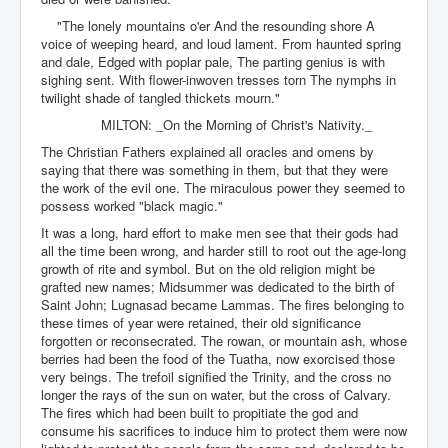
"The lonely mountains o'er And the resounding shore A
voice of weeping heard, and loud lament. From haunted spring
and dale, Edged with poplar pale, The parting genius is with
sighing sent. With flower-inwoven tresses torn The nymphs in
twilight shade of tangled thickets mourn."
MILTON: _On the Morning of Christ's Nativity._
The Christian Fathers explained all oracles and omens by
saying that there was something in them, but that they were
the work of the evil one. The miraculous power they seemed to
possess worked "black magic."
It was a long, hard effort to make men see that their gods had
all the time been wrong, and harder still to root out the age-long
growth of rite and symbol. But on the old religion might be
grafted new names; Midsummer was dedicated to the birth of
Saint John; Lugnasad became Lammas. The fires belonging to
these times of year were retained, their old significance
forgotten or reconsecrated. The rowan, or mountain ash, whose
berries had been the food of the Tuatha, now exorcised those
very beings. The trefoil signified the Trinity, and the cross no
longer the rays of the sun on water, but the cross of Calvary.
The fires which had been built to propitiate the god and
consume his sacrifices to induce him to protect them were now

» **Work instructions**:
Reproduce everything above exactly, images excluded.

» **Answer section**:
"The lonely mountains o'er And the resounding shore A
voice of weeping heard, and loud lament. From haunted spring
and dale, Edged with poplar pale, The parting genius is with
sighing sent. With flower-inwoven tresses torn The nymphs in
twilight shade of tangled thickets mourn."
MILTON: _On the Morning of Christ's Nativity._
The Christian Fathers explained all oracles and omens by
saying that there was something in them, but that they were
the work of the evil one. The miraculous power they seemed to
possess worked "black magic."
It was a long, hard effort to make men see that their gods had
all the time been wrong, and harder still to root out the age-long
growth of rite and symbol. But on the old religion might be
grafted new names; Midsummer was dedicated to the birth of
Saint John; Lugnasad became Lammas. The fires belonging to
these times of year were retained, their old significance
forgotten or reconsecrated. The rowan, or mountain ash, whose
berries had been the food of the Tuatha, now exorcised those
very beings. The trefoil signified the Trinity, and the cross no
longer the rays of the sun on water, but the cross of Calvary.
The fires which had been built to propitiate the god and
consume his sacrifices to induce him to protect them were now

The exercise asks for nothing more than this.